La présidente de la transition centrafricaine a montré que les liens entre elle et le chef de l’Etat ivoirien étaient beaucoup trop forts et n’a donc pas hésité à forcer le destin pour se faire loger au Palazo Hôtel de Johannesburg où Alassane Dramane Ouattara et ses proches étaient descendus à l’occasion de la tenue du 25 è sommet de l’Union Africaine. A moins que ce ne soit Ouattara lui-même qui ait fait jouer son pouvoir pour que madame Panza se rapproche de lui. Toujours est-il que les deux personnalités se sont rencontrées officiellement deux fois pendant les deux jours qu’on durées les assises du 25è sommet de l’Union Africaine.

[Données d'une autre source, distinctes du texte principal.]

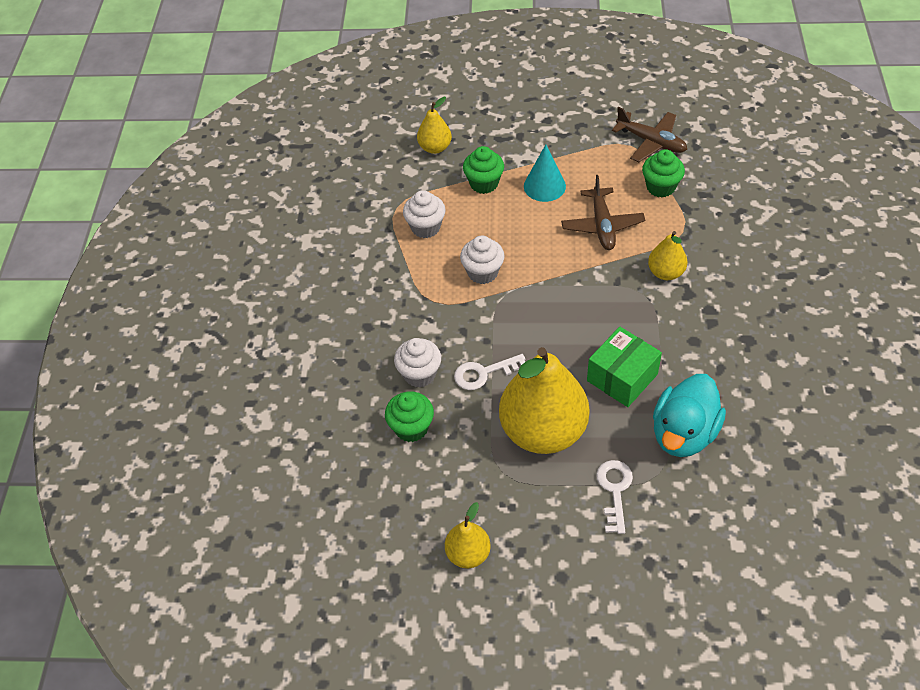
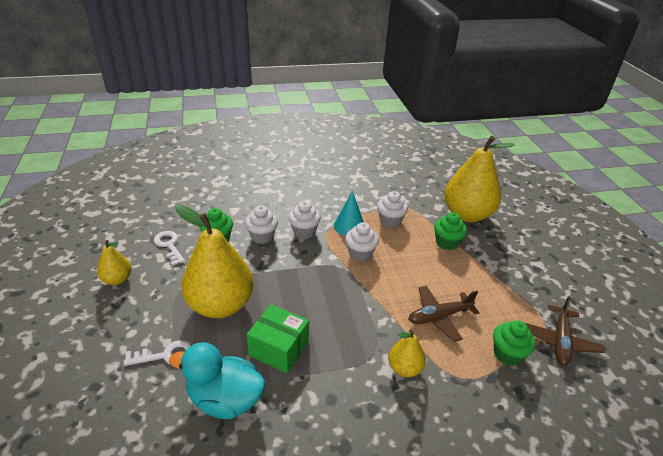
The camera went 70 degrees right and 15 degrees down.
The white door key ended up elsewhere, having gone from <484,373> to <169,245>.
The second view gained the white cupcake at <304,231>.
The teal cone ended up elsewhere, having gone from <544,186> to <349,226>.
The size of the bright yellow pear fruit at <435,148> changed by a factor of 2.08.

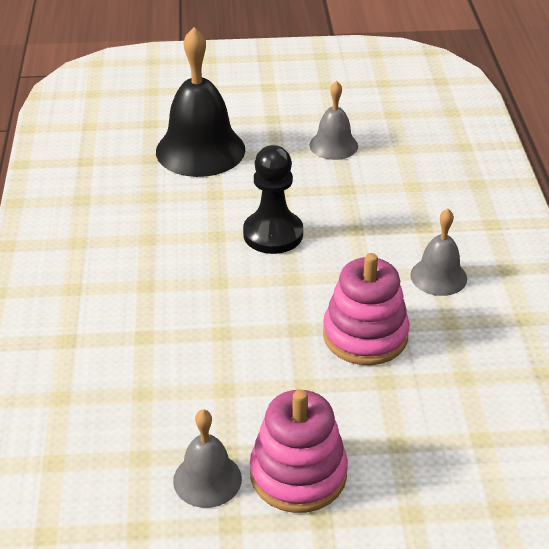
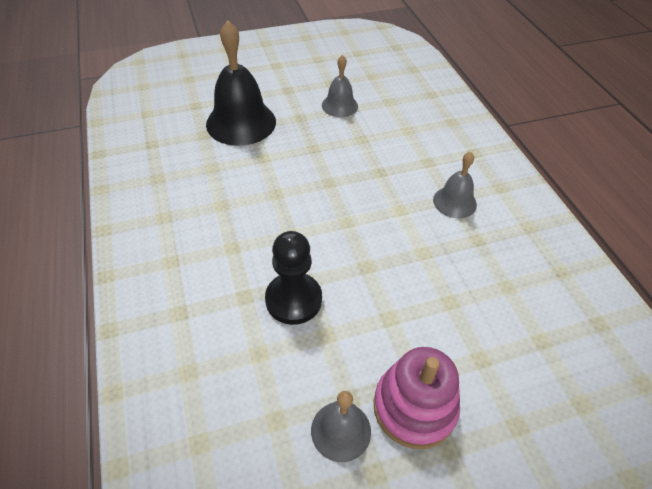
The camera went 15 degrees left and 10 degrees up.
The jet-black game pawn ended up elsewhere, having gone from <273,234> to <293,299>.
The second view lost the rosy stacking rings at <365,335>.

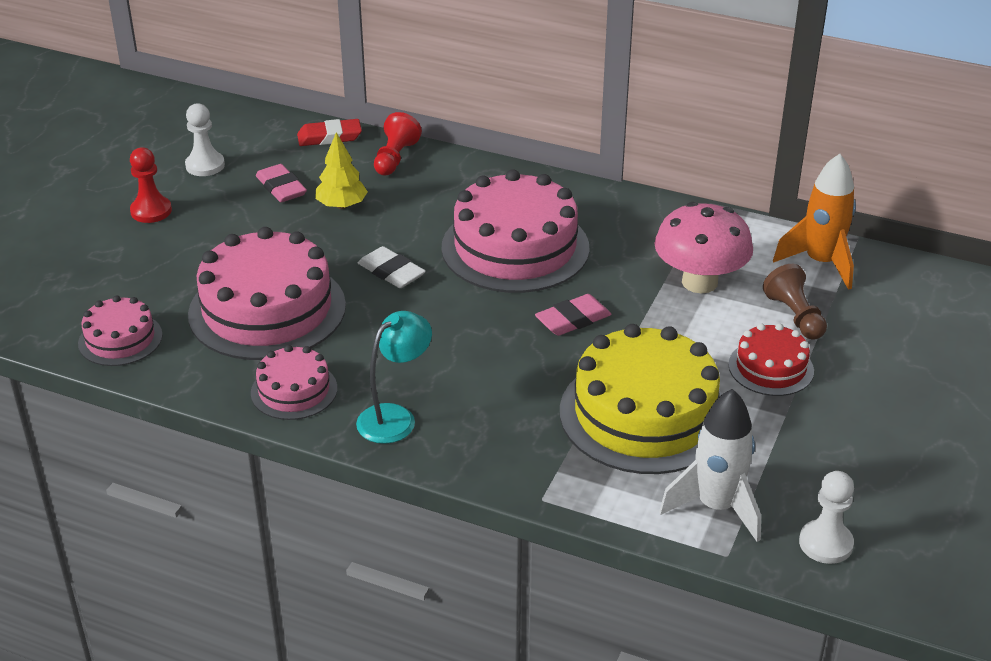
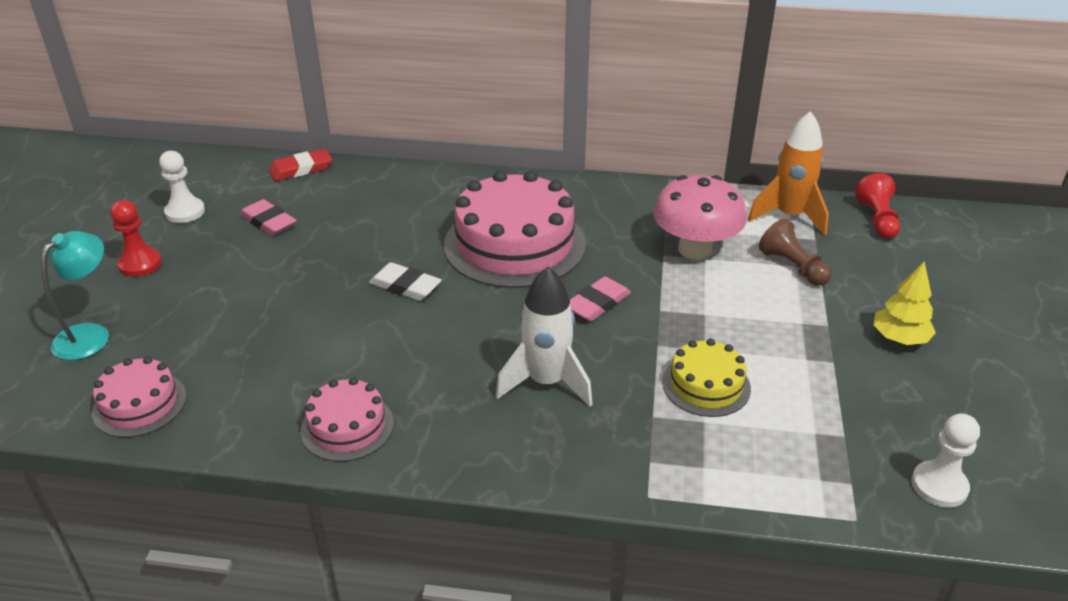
The camera went 15 degrees left and 0 degrees up.
The teal reading lamp ended up elsewhere, having gone from <395,417> to <90,335>.
The white rocket ended up elsewhere, having gone from <716,507> to <546,382>.
The size of the bright yellow gateau at <644,414> changed by a factor of 0.52.
The scarlet game pawn ended up elsewhere, having gone from <395,158> to <877,220>.
The bright yellow tree ended up elsewhere, having gone from <341,205> to <899,338>.
The second view lost the rosy gateau at <267,310>.
The second view lost the scarlet gateau at <771,368>.

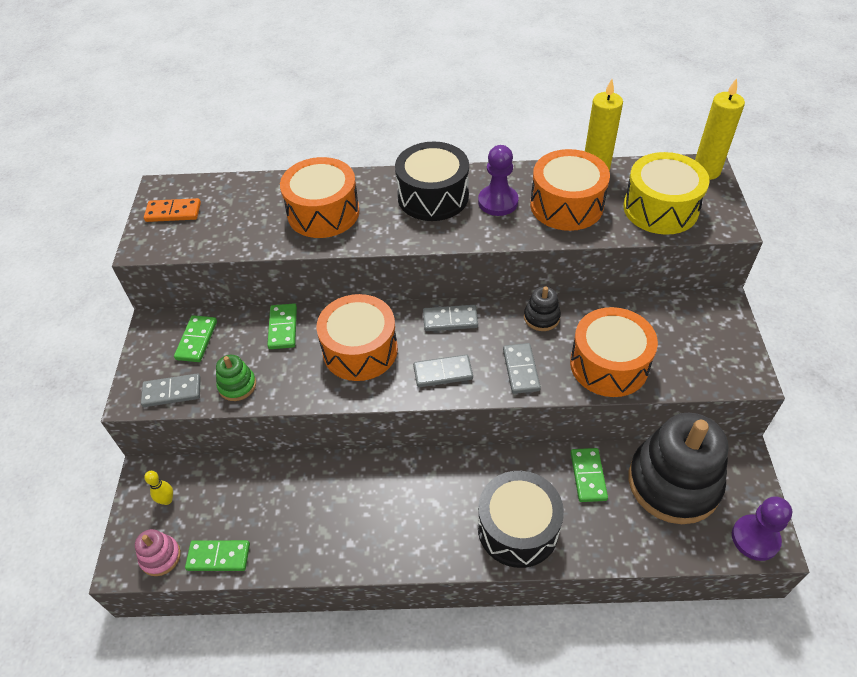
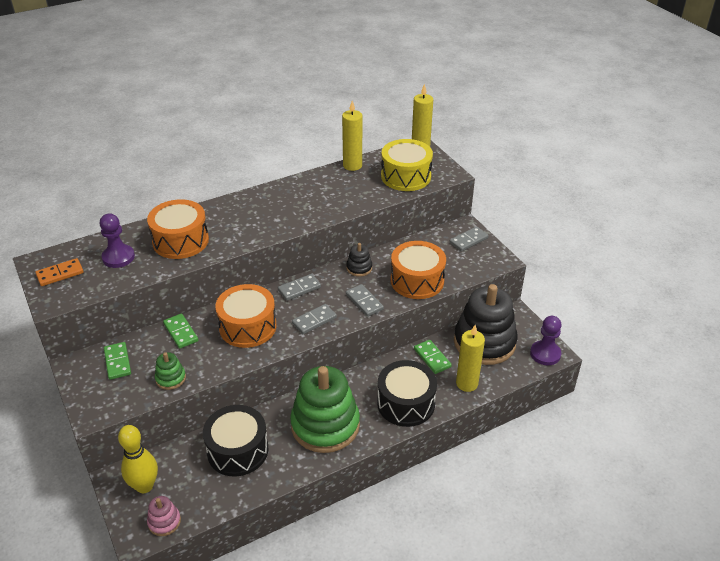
The camera went 30 degrees left and 10 degrees down.
The violet game pawn ended up elsewhere, having gone from <498,202> to <118,257>.
The size of the bright yellow bowling pin at <167,500> changed by a factor of 2.01.
The jet-black snare drum ended up elsewhere, having gone from <433,196> to <237,450>.
The second view gained the green stacking rings at <325,425>.
The ash-grey domino piece ended up elsewhere, having gone from <172,392> to <468,240>.
The second view gained the bright yellow candle at <467,383>.
The second view lost the green domino piece at <218,557>.
The second view lost the bright orange snare drum at <566,205>.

En diplomatie, ce type de rencontre relève en fait d’une pure banalité. Sauf que les services secrets français avaient déjà alerté l’opinion sur le fait que 500 mercenaires de l’ex-mouvement rebelle centrafricain, qui avait momentanément pris le pouvoir en Centrafrique après avoir chassé son titulaire François Bozizé, sont positionnés en Côte d’Ivoire. Or, courant mai de cette année, le chef de l’Etat ivoirien a reçu Sabi Mandjo, le délégué Europe de la Séléka qui continue d’entretenir un réseau de combattants. Cadre de l’aviation civile, Sabi Mandjo est en effet la touche intellectuelle d’un réseau de combattants peulhs pro-Séléka mis en place par le général Ali Darrassa Mahamat alias « Ali Darass ». Cet ancien chef d’état major de la Centrafrique sous la présidence de Michel Djotodia Am Non droko, a été débarqué fin juillet 2014. C’est lui qui a créé le réseau peulh de combattants de la Séléka après l’arrestation du chef historique de la rébellion centrafricaine Abdel Kader Baba Laddé. Apréhendé le 3 septembre 2012 à Bangui, le chef du front populaire du redressement est actuellement détenu au Tchad visé, pour la deuxième fois, et pour cette raison, par les activistes terroristes de la secte Bôko Haram. La dernière attaque qui s’est déroulée le lundi 13 juillet dernier dans la capitale tchadienne a fait quinze victimes et porte la signature de la secte nigériane qui forme les combattants du réseau régional de peulhs…

Aucune information n’a filtré sur les deux rencontres officielles entre Ouattara et madame Panza. Il en est d’ailleurs de même de celle entre le chef de l’Etat ivoirien et le délégué Europe de la Séléka, Sabi Mandjo, à Abidjan. Cependant, il est de notoriété publique que même parti du pouvoir la machine Séléka tourne à plein régime. D’ailleurs, si ses rebelles ne sont plus officiellement les bienvenus à Bangui, ils sont néanmoins tolérés par la présidente de la transition qui fut l’ex-maîtresse de Michel Dotodja et qui continue d’être accusée de vouloir faire le lit à un retour au pouvoir de l’éphémère président de la Centrafrique exilé au Bénin où Ouattara a déjà des atomes crochus, notamment avec son président Yaï Boni. Traqués par ailleurs par le Tchad, le Niger et le Nigeria en raison de leurs accointances avec la secte terroriste Bôkô Haram, des milliers de combattants peulhs, souvent bien armés, sont ainsi redescendus en Centrafrique et singulièrement à Bossangoa, 305 km au nord de Bangui, Bossambelé, 150 km, dans le Ndju. La totalité des effectifs dans ces deux régions est de 900 hommes puissamment armés. Leur puissance de feu est impressionnante selon des témoignages et les combattants disposent d’armes neuves. Bref, à bientôt trois mois de l’élection présidentielle, quelles peuvent être les raisons capables de justifier toutes ces accointances ? Està dire que Ouattara n’a pas confiance en son armée et qu’il pourrait, au besoin, se servir des « hôtes » de madame Panza ? Seuls les prochains jours nous le diront.